Your task: Below are some records; state how many of their lines contain the word "weak", and add nothing.

Source data:

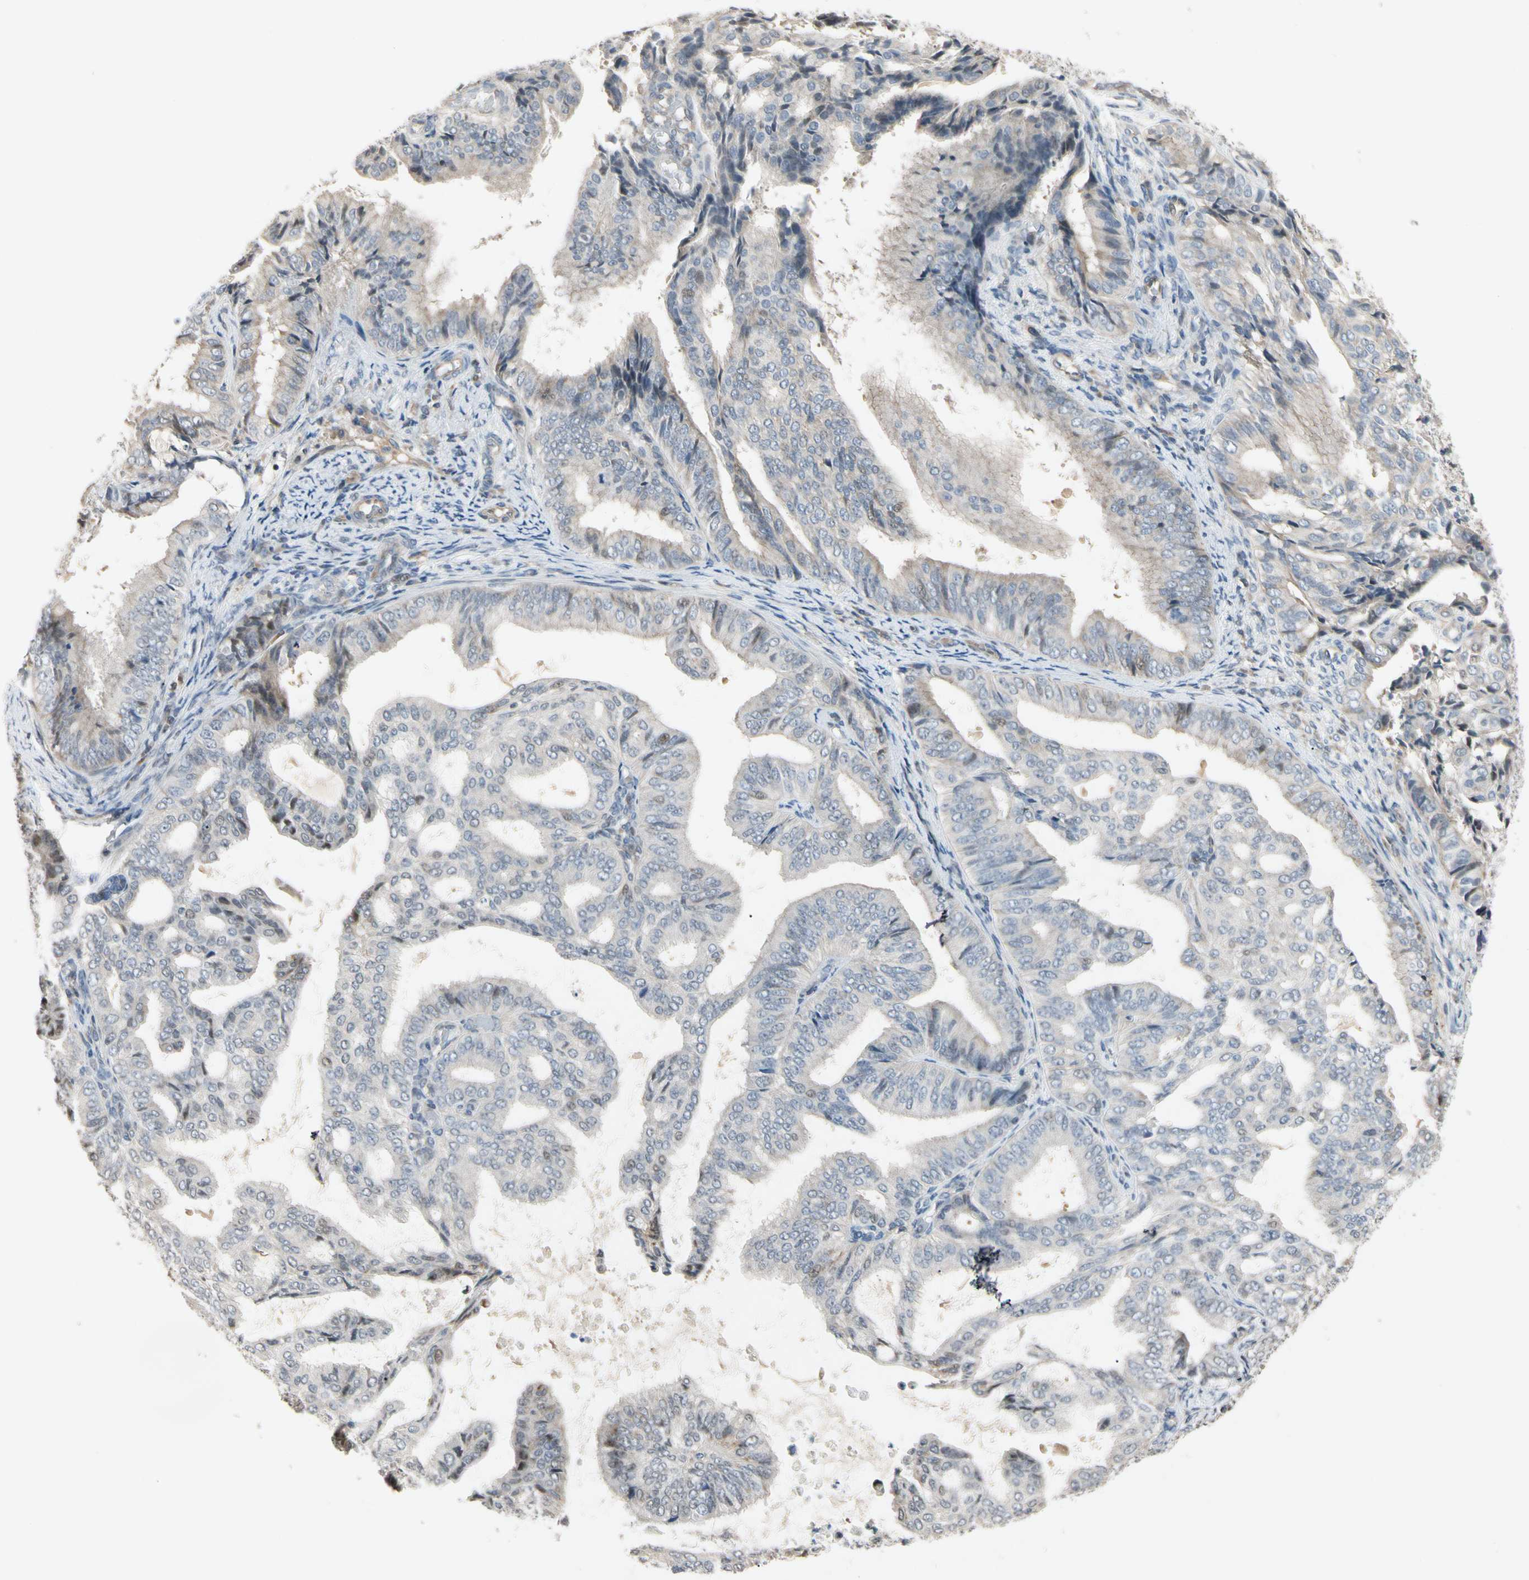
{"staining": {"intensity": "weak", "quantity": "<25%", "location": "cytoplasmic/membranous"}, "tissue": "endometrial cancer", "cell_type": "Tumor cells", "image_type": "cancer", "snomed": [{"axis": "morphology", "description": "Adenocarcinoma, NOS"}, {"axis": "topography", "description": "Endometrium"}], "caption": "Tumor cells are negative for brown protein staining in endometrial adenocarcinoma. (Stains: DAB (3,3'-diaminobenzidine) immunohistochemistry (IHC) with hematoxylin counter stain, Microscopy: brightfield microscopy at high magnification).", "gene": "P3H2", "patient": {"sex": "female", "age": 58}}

==

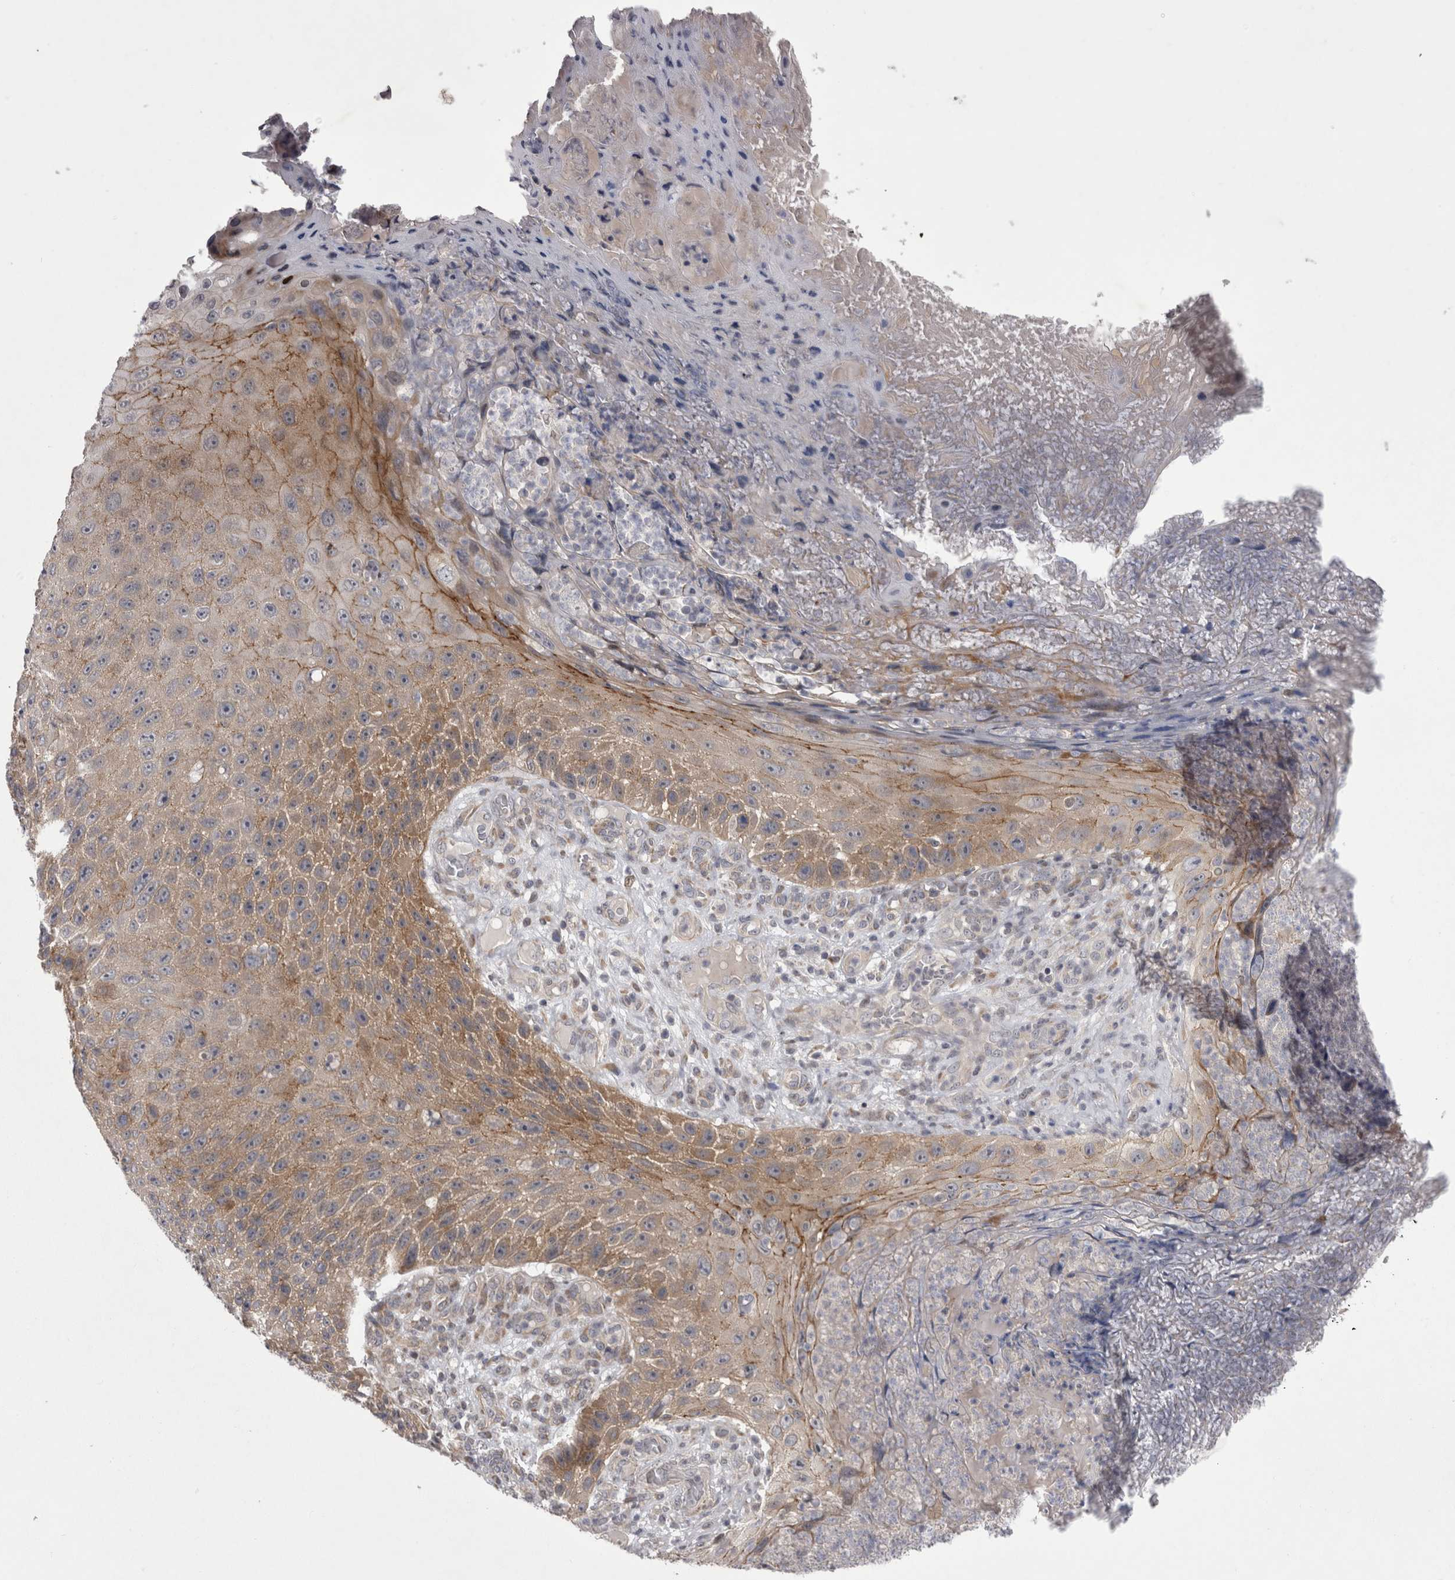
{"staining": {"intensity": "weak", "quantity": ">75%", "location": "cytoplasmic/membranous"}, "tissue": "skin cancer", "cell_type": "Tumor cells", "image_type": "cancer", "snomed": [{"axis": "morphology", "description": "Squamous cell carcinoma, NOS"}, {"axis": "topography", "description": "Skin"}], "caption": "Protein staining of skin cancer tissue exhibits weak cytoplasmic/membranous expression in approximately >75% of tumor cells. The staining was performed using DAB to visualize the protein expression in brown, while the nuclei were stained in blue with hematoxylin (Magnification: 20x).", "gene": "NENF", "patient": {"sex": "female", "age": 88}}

---

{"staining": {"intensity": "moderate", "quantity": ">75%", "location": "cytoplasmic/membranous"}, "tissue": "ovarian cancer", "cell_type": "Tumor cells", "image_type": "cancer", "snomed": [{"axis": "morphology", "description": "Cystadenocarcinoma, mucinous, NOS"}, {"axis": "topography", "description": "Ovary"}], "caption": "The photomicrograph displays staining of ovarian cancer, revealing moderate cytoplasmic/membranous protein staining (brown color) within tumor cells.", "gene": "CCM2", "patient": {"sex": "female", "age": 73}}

Solution to the exercise: 2